今日は

熊谷晋一郎さん×大澤真幸さんによる「痛みの哲学」の対談を聴きに行った。新宿の朝日カルチャーセンターまで。浜松から高速バスで日帰り。バスに乗ってる時間が正味10時間程度でお尻が痛くなったけど、その間、安部彰さんの『連帯の挨拶−ローティと希望と思想』を読んで過ごした。

連帯の挨拶―ローティと希望の思想

連帯の挨拶―ローティと希望の思想

独特の語り口なのだが、とにかく読みやすい。著者の言葉の選び方、連ね方にまず面白さを感じるので、ついつい引っ張られて読まされてしまう感じである。

で、個性的な感性を持つ著者が惹かれるローティってどんな考えを持つどんな人なのだろう?、と関心が本の進行に乗っていくのである。

さて、ローティは少年時代、「野生の蘭」に魅いる、もっというと、「野生の蘭が非常に重要な意味を持つを確信する」(p35)という風変わりな性向を持っていて、しかし、それが(それとの煩悶が)ローティを「正義」とか「人権」という発意に導いたのだそう。なんだか面白い。詳しくは本をご覧ください。

で、そのローティの「正義」「人権」の線引きとなるのが「残酷さの回避」、その達成が「アイロニー」にゆだねられる。(すごく単純化して説明してしまってるなぁ。間違っちゃてるかなぁ。)「残酷さ」の内実にはいろいろ議論があるようで、それは本書の4章あたりで様々な論者の論が詳しく紹介されています。「アイロニー」は私的に解釈してしまうと、偶然性や他者性に対する感度というか、そうした自体を自分と等身大のものとして受け止めきれるかどうか、といったことのように思った。もっと単純に言ってしまうと、他者の「残酷な状態」に対する感性?(゜-゜)あ、本には「共感」とあった。「他者の受苦に対する共感」。

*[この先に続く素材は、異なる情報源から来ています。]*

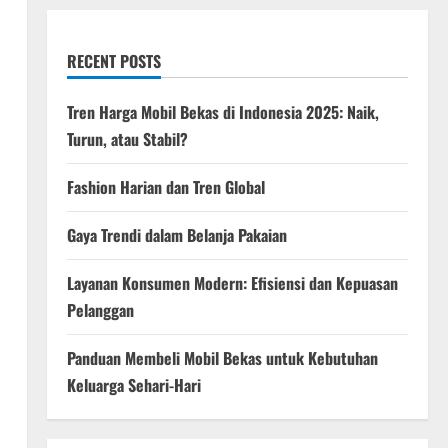
RECENT POSTS
Tren Harga Mobil Bekas di Indonesia 2025: Naik,
Turun, atau Stabil?
Fashion Harian dan Tren Global
Gaya Trendi dalam Belanja Pakaian
Layanan Konsumen Modern: Efisiensi dan Kepuasan
Pelanggan
Panduan Membeli Mobil Bekas untuk Kebutuhan
Keluarga Sehari-Hari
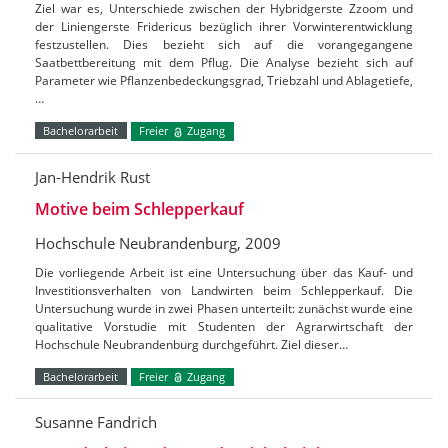
Ziel war es, Unterschiede zwischen der Hybridgerste Zzoom und
der Liniengerste Fridericus bezüglich ihrer Vorwinterentwicklung
festzustellen. Dies bezieht sich auf die vorangegangene
Saatbettbereitung mit dem Pflug. Die Analyse bezieht sich auf
Parameter wie Pflanzenbedeckungsgrad, Triebzahl und Ablagetiefe,
…
Bachelorarbeit
Freier
Zugang
Jan-Hendrik Rust
Motive beim Schlepperkauf
Hochschule Neubrandenburg, 2009
Die vorliegende Arbeit ist eine Untersuchung über das Kauf- und
Investitionsverhalten von Landwirten beim Schlepperkauf. Die
Untersuchung wurde in zwei Phasen unterteilt: zunächst wurde eine
qualitative Vorstudie mit Studenten der Agrarwirtschaft der
Hochschule Neubrandenburg durchgeführt. Ziel dieser…
Bachelorarbeit
Freier
Zugang
Susanne Fandrich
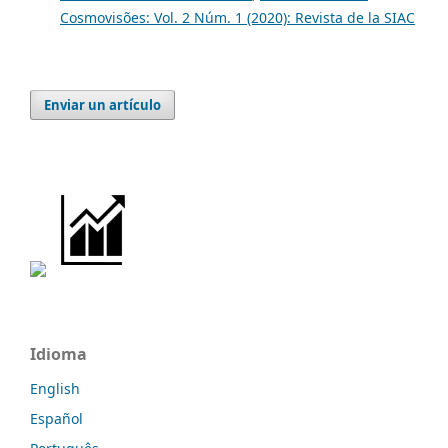
Cosmovisões: Vol. 2 Núm. 1 (2020): Revista de la SIAC
Enviar un artículo
Idioma
English
Español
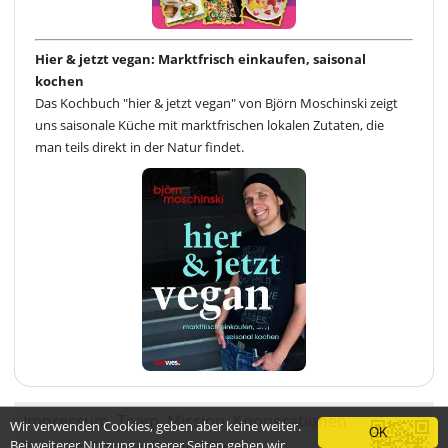
Hier & jetzt vegan: Marktfrisch einkaufen, saisonal
kochen
Das Kochbuch "hier & jetzt vegan" von Björn Moschinski zeigt
uns saisonale Küche mit marktfrischen lokalen Zutaten, die
man teils direkt in der Natur findet.
Impressum
Team
Mission
Kooperationen
Wir verwenden Cookies, geben aber keine weiter.
OK
Bei weiterer Nutzung unserer Seiten gehen wir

それをさらに言うなら、ローティの正義の構想は、人の関わりの愛着や親密さというような「距離」によって他者を大事にする感覚や行動には温度差があるということの自然性を前提にすることで、「非人称の連帯」の承認の脆さ、危うさを突いているということ。それがローティ論の学的な挑発の1つらしい。

著者は、ローティの「距離」と「好悪」の正義論の検証のために「ケアの倫理」を見る。なぜなら「ケアの倫理」はまさに身近な他者へのケアを容認する「えこひいきな倫理」であるからだ。そして、ヴォパリル、ヒュームの論を経由して最終的な結論へといたる。それはこうだ。

「他者が被っている「現実」−「受苦」−こそが、共感による連帯の鍵」(p227)

つまり、共感の度合いは、「距離」に存在するのではなく、「現実性/実際性の程度とそれがもたらす快不快の強度に比例する」(p228)と。著者は、それは、「信の作用の真偽」こそが連帯の賭金となる次元を共有するものであり、わたしへと/あなたへとひらいていく道程だと言っている。